Jeder Fotograf sollte eine ganze Seite mit München füllen, so lautete der Auftrag der SZ-Redaktion im Juli 2016 - typisch fürs "Sommerloch". Catherina Hess war zunächst gar nicht begeistert von dieser Idee. Vielleicht war sie auch in Gedanken schon in Frankreich, ihrer zweiten Heimat. Jedenfalls beschloss sie, München so zu fotografieren, dass es aussieht wie Paris: Nicht das der Terroranschläge unserer Tage, sondern das Paris der großen Schwarzweißbilder, so wie es im kollektiven Gedächtnis mehrerer Generationen als Sehnsuchtsort gespeichert ist. Paris, wie es bei Henri Cartier Bresson zu sehen ist oder auf jenem berühmten Bild von Willy Ronis, das zum Impulsgeber für die Fotoserie wurde: Es zeigt einen Jungen mit einem Baguette unter dem Arm, der vor Lebensglück platzend über seinen Schatten springt.

"Ein Bild muss im Betrachter etwas bewirken, und wenn es nur ein gutes Gefühl ist", sagt Hess über ihre Arbeit. Anders als ein Text, in den man sich nach und nach hineinlesen kann, muss es seine Betrachter "sofort erwischen". Sich Zeit nehmen, auf ein Thema einlassen und mit Bildern Emotionen zu transportieren, das komme bei der Arbeit für die Zeitung oft zu kurz, erzählt sie bei der Vernissage. Mit den stimmungsvollen und aufreizend "langsamen" Schwarzweißaufnahmen vom französischen München, die wie aus der Zeit gefallen wirken, ist es ihr jedenfalls gelungen. Es sind Bilder, in denen der Mariahilfplatz zum Quartier der kleinen Leute im Paris von anno dazumal wird, die Isar aussieht wie die Seine und die Maximilianskirche im abendlichen Zwielicht wie Notre Dame.

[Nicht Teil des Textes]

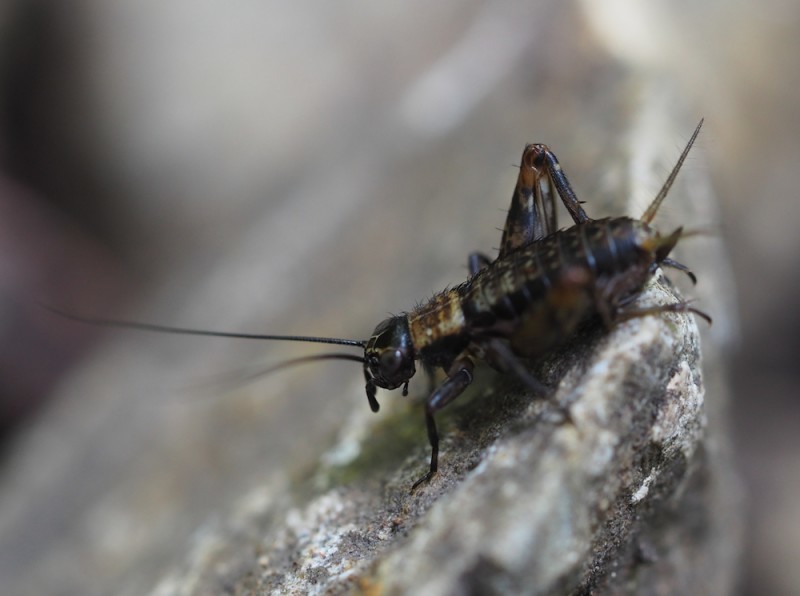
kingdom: Animalia
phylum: Arthropoda
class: Insecta
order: Orthoptera
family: Trigonidiidae
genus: Nemobius
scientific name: Nemobius sylvestris
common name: Wood-cricket
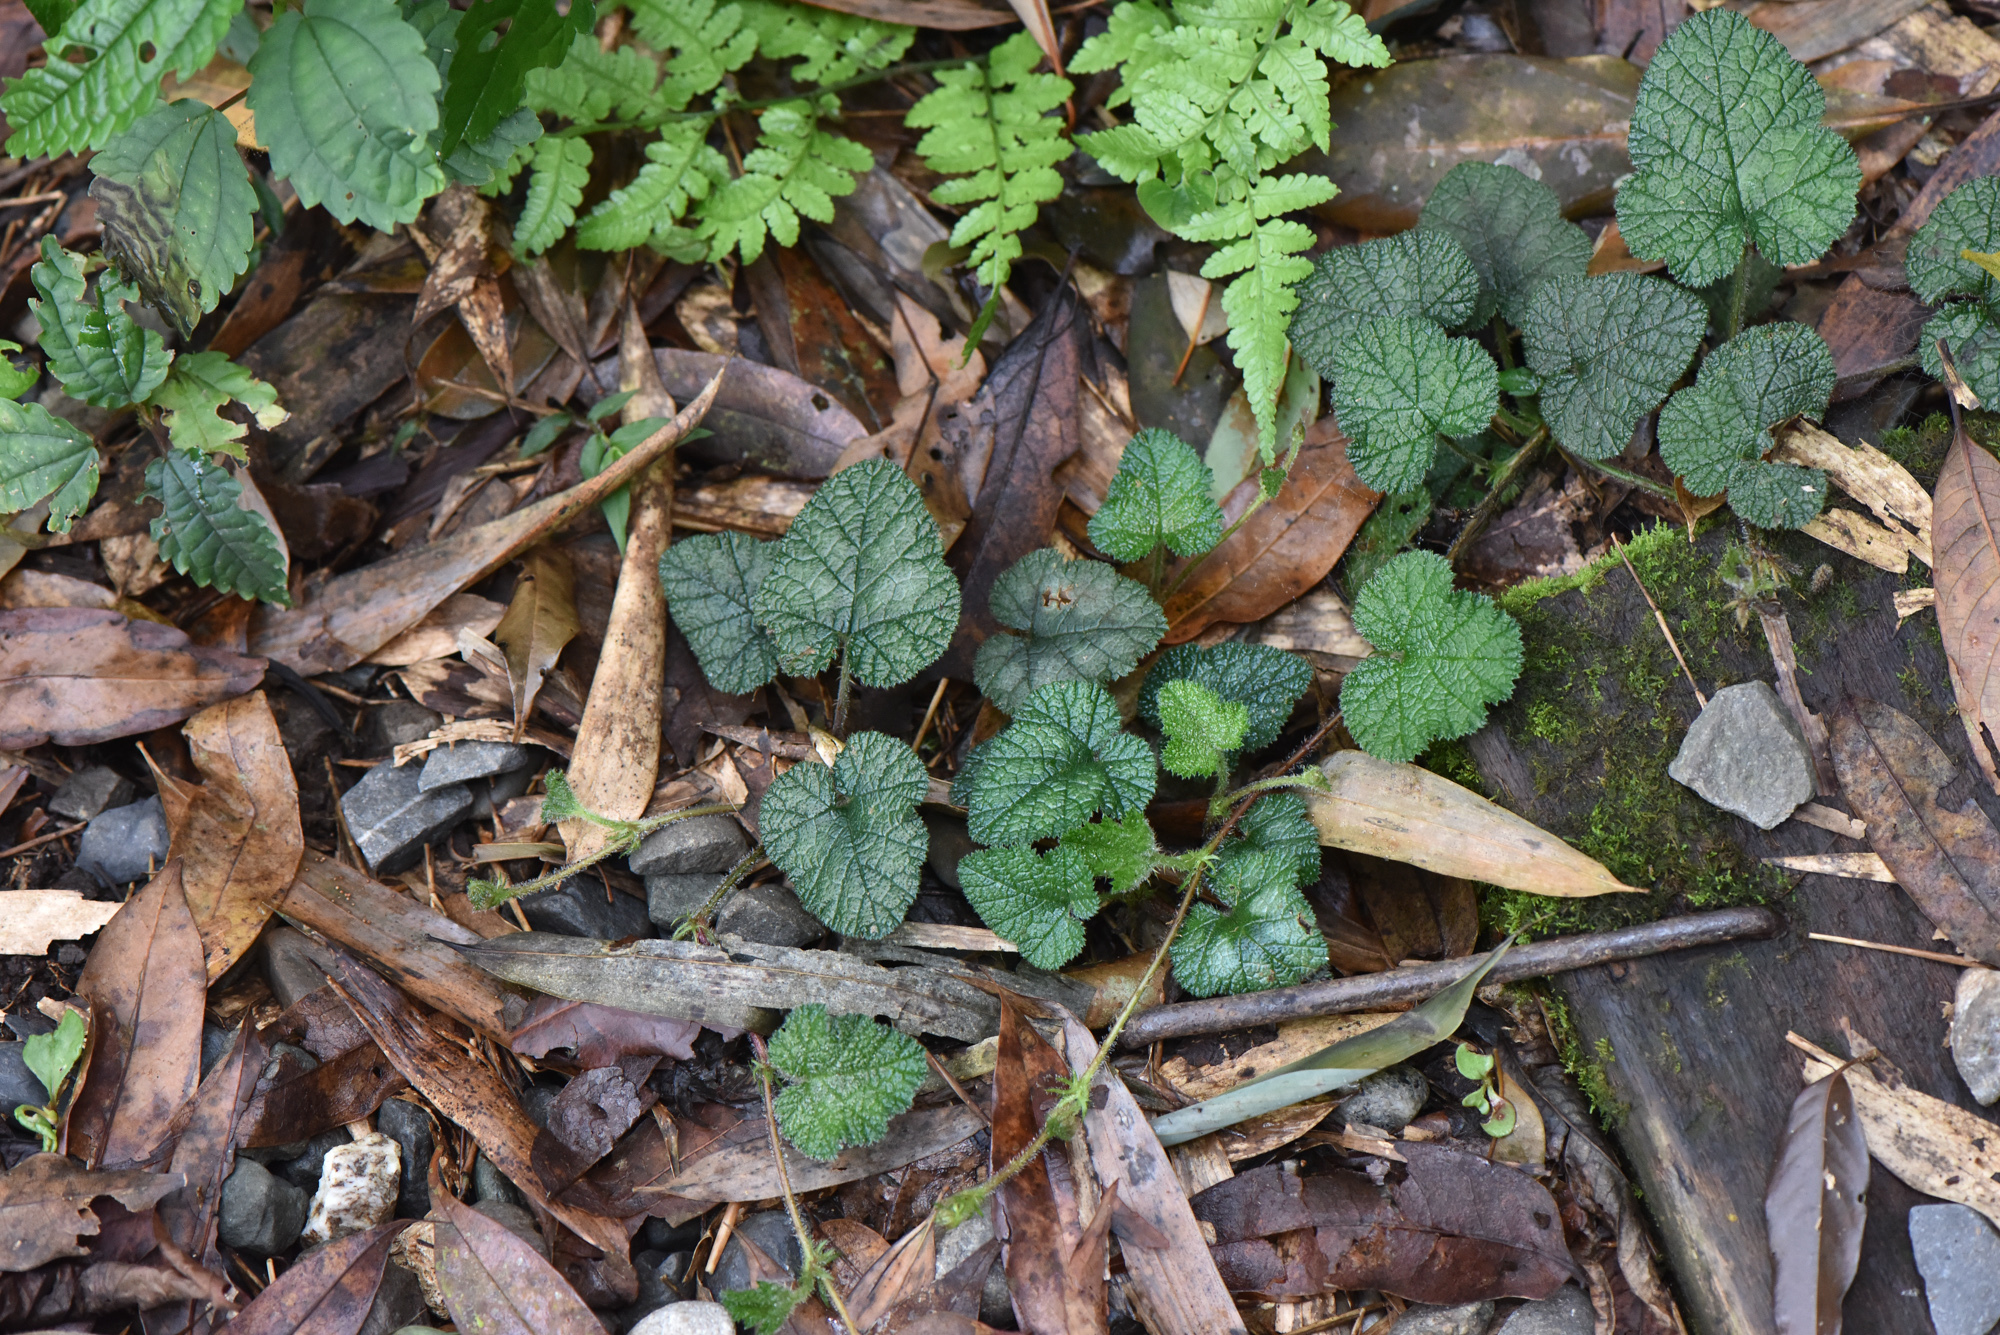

Der Junge, den Hess als Hauptdarsteller für ihre Geschichte brauchte, war schnell gefunden, sein bezaubernd altmodisches Kostüm aus Knickerbockers und Baskenmütze ebenso. Ein halbes Jahr später in Gauting erzählt er: "Bei dem Bild mit dem Schatten, da hätte ich die Mama beinahe mit dem Baguette geprügelt." Hess zog für die wunderbar inszenierte Serie mit ihrem achtjährigen Sohn Leon durch die Stadt. Sie fotografierte ihn im "Café Marais" im Westend und vor der "Boulangerie Dompierre" in Schwabing. Mal tunkt er ein Croissant in die Tasse, mal blickt er in den Laden einer Hutmacherin, mal bestaunt er Abendkleider in einer Boutique. Er mischt sich unter die Boule-Spieler im Hofgarten und läuft mit dem Baguette an der Treppe der Luitpoldbrücke entlang - immer wieder. Als die Mutter mit dem "Springschatten" endlich zufrieden war, ist das Baguette schon in der Mitte durchgebrochen und mit einem Bleistift geflickt, wie Leon im Gespräch mit Hans-Georg Krause verrät. Kennt man dieses Making-Of, wird man die Bilder mit ganz anderen Augen anschauen: Man kann sich vorstellen, dass das Croissant eine dringend benötigte Stärkung während des anstrengenden Foto-Shootings war und man sieht am Rand eines Bildes die Hand des französischen Bäckers, der Leon auf dem viel zu großen Fahrrad festhalten musste. Und man weiß auch, warum das Baguette für das romantische Picknick auf dem Brückengeländer schon in zwei Hälften gebrochen ist.